NUTS differences in Stan vs paper


#1

I don’t seem to be able to post in the developer section :( so forgive me for posting here.

I couldn’t find this in the new (discourse) discussion forum https://groups.google.com/forum/#!topic/stan-dev/gPHJdAns6rc from which I quote:

I’m wondering if there have been any changes to the NUTS algorithm since the paper was published.

Yes. See https://arxiv.org/abs/1601.00225, Section 2.

I have read through Section 2 and two termination criteria are given: exhaustive and no u-turn. As far as I can see the latter is the same as in the original paper (assuming the metric is Euclidean). Can someone spell out the difference explicitly?

BTW my intention is to reproduce the results in Section 4 of the referenced paper.


#2

Section 2 covered both the termination criterion and how to sample from a trajectory. We no longer use a slice sampler to sample a state from a trajectory, but rather sample directly from the
marginal probabilities as discussed in the paper.

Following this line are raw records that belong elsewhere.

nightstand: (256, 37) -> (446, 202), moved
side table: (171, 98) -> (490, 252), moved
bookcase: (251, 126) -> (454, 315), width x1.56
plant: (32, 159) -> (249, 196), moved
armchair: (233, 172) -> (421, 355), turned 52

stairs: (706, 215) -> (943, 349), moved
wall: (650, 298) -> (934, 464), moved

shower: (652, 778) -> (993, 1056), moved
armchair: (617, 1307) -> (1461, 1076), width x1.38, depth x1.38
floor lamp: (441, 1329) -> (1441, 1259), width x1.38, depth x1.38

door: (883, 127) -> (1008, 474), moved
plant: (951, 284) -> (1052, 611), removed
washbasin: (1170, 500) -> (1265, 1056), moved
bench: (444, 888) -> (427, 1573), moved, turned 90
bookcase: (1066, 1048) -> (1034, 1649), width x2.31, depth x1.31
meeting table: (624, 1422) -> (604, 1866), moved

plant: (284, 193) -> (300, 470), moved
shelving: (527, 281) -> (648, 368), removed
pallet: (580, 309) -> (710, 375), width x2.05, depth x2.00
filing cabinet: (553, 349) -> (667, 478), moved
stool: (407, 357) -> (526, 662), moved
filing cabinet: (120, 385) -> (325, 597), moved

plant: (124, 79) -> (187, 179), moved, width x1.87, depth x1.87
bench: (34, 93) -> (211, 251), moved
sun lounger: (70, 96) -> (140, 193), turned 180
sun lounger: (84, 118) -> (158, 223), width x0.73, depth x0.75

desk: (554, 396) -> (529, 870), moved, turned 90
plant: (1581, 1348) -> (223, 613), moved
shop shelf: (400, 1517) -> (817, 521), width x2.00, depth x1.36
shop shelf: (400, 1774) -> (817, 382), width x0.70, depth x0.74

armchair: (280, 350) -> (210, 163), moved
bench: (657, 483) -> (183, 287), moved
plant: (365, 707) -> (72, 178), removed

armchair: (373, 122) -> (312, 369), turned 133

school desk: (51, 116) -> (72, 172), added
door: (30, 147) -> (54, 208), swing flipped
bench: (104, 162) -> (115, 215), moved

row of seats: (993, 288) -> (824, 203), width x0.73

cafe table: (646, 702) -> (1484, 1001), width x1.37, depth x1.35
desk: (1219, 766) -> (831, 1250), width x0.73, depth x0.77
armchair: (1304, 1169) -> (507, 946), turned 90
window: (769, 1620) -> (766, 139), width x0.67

If you want to know the exact implementation then please read the code.


#3

I have never read C++ before so I hope you forgive anything that would be obvious to someone who knows the language.

I can see you changed from slice sampling to multinomial sampling in 05dcaa7. And (some of? all of?) the variable names match the paper e.g. z_minus I assume matches $z_-$. That is very helpful :)

And I have found the check for the u-turn in base_nuts.hpp:

      // Break when NUTS criterion is no longer satisfied
      rho += rho_subtree;
      if (!compute_criterion(p_sharp_minus, p_sharp_plus, rho))
        break;

So I think I can see what is going on. Thanks very much :)

Anything else I should look at or be aware of?


#4

I do think you found the essentials.